The ‘internal frame defender’ has been strengthened for the new 3.0 model and is the stroke of genius that made all the difference: it allows you to remove the wheels, and use the skewers – quick release or thru-axles – to lock the bike into place. This means that the bike is held rigid below the padded outer shell, dramatically reducing the risk of damage as twisting and movement within are limited.
The chain hooks over a T-bar at the rear, whilst the front of the internal frame used to attach the forks extends to suit the length of your bike.
I did find attaching the rear QR skewer a little fiddly, as the bag couldn’t be unzipped far enough to completely expose the area. Notably on the outward journey, I left a bit of slack in the quick release – and though my bike arrived undamaged, it had slipped off the frame. For the return, I was more careful and experienced no repeat.
Despite a bit of faffing with the rear, which I’m pretty sure would dissipate after a few practice runs, packing the bike was notably quicker than it has been with any other system I’ve used. The wheels go into designated pockets, the frame goes into the stand, and a selection of straps secure it further.
The saddle, top tube and handlebars are protected by added padded sheaths and there’s reinforcement at the shifters – though I’ll admit I shoved some extra protection in there, too. Then, it all gets zipped up, and secured via a ‘Travel Sentry’ approved padlock. All in, from start to finish, packing the bike took about 20 minutes.
The format meant I didn’t have to undo a single bolt, twist the bars, or even adjust my saddle height (note – that last one might not apply to taller riders). This will be music to the ears of those with complicated integrated componentry, or riders who tend to bodge even the simplest of spannering.
It did however mean that the handlebars stayed completely as they come – making the front end of the package quite wide and a little bit tricky to fit into our bright yellow hire car.
My handlebars are 36cm in width – clearly the bag works with the wider bars that most people would be running, but the front end bulk would no doubt be more noticeable. The shifters are protected by added pouches of padding but an impact would not be desirable.
Moving the case around the airport is made fairly easy via eight precision ball bearing wheels, all which rotate 360 degrees for nimble handling – an improvement on the 2.0 version. There’s a strap which attaches at the front (and is removed before flight) which can be used to pull the whole thing along.

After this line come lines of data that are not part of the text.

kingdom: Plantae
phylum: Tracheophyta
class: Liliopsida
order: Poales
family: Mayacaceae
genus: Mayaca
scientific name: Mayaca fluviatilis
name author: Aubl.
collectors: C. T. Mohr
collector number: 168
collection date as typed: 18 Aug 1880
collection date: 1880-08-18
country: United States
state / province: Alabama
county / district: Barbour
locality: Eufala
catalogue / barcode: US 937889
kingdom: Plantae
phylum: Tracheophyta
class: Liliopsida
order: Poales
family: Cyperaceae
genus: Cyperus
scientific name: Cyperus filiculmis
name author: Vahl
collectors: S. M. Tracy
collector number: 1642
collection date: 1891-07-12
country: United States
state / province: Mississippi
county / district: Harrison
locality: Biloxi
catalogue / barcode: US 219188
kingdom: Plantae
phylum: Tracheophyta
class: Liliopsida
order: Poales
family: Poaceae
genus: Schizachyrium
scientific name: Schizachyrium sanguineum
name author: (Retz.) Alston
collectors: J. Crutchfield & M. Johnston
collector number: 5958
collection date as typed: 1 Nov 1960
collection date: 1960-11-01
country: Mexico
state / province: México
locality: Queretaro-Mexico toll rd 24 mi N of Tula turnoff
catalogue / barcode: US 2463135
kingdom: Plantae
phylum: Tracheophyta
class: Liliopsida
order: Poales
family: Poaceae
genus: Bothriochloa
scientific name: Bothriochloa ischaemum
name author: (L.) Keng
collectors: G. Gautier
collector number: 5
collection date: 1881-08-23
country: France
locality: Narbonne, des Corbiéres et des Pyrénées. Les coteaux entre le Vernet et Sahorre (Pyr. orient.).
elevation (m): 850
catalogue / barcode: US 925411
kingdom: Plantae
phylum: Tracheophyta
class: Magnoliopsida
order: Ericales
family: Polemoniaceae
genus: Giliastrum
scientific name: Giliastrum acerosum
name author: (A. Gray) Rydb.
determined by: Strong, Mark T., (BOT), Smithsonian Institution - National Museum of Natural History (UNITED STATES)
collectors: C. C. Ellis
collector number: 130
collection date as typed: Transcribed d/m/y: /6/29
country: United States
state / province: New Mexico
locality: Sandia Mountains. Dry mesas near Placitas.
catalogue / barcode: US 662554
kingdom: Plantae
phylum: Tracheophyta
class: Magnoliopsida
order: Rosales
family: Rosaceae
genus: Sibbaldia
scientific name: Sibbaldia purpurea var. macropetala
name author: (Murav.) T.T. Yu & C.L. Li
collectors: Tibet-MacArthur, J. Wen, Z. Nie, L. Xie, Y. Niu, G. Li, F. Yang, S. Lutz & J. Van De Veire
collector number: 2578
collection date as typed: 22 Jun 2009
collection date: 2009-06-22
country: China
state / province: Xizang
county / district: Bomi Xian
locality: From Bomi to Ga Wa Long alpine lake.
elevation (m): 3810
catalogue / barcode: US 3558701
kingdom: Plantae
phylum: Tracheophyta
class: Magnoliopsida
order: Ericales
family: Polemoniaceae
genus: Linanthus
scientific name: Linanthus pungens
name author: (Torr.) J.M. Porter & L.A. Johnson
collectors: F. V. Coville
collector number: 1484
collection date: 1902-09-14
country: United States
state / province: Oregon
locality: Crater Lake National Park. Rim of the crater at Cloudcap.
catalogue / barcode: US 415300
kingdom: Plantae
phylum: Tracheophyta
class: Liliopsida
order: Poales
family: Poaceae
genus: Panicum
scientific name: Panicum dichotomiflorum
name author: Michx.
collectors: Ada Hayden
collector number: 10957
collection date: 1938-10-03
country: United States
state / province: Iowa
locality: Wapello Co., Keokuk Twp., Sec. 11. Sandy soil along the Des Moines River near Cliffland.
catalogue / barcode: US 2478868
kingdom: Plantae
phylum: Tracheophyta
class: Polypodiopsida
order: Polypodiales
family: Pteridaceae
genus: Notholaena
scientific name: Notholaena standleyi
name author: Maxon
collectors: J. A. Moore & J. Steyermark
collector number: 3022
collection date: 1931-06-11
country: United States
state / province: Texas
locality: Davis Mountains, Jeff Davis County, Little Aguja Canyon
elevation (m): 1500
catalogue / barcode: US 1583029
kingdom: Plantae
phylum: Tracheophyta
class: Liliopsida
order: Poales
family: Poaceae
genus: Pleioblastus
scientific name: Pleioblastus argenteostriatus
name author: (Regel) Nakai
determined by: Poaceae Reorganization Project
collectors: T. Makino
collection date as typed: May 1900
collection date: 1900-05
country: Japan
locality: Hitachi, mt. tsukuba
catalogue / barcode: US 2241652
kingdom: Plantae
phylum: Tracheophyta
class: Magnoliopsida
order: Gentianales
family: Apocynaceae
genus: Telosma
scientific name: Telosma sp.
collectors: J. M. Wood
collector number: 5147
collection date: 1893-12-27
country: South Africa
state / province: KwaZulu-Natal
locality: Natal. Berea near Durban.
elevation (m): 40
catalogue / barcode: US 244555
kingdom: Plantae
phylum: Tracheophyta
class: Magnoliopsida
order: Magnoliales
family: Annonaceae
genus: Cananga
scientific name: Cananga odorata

I found the bag wondered very slightly – I usually had to keep one hand on the front strap and one on the top of the bike to move in a straight line – but I’ve used much worse.
At 8kg, the whole package is relatively light too, which meant even with weight restrictions on luggage I could pack pretty much all of my riding kit inside. There’s a wealth of handy pockets for just that, with a ‘gear bag’ designed to sit behind the forks too. This is meant for shoes and a helmet, but I’d always take these in my hand luggage (just in case the bike doesn’t arrive and you need to hire for a day).
At £529, this isn’t a ‘value’ item and its not a softbag you’d choose over a hardcase with finance in mind.
If chasing absolute, optimum security, personally I’d still opt for a hardcase. However, knowing that my bike was rigged up and immovable meant I had no concerns flying with the Scicon Road AeroComfort 3.0 TSA – you’re getting a very secure deal, plus ease of storage and a load off your mind when moving around the airport.
To sweeten the deal, Scicon has a special Black Friday offer available from November 23 to 26 during which an all black ‘Stealth’ version will be available at a rather stonking 40 per cent off, on sciconbags.com.
A hard case would always be our preference when safety for the bike within is the number one concern. However, this option from Scicon keeps the bike rigid, massively reducing the chance of damage. The fact that nothing - aside from the wheels - need be removed, it's lightweight and folds up for easy storage might well swing it for those happy to make a small compromise.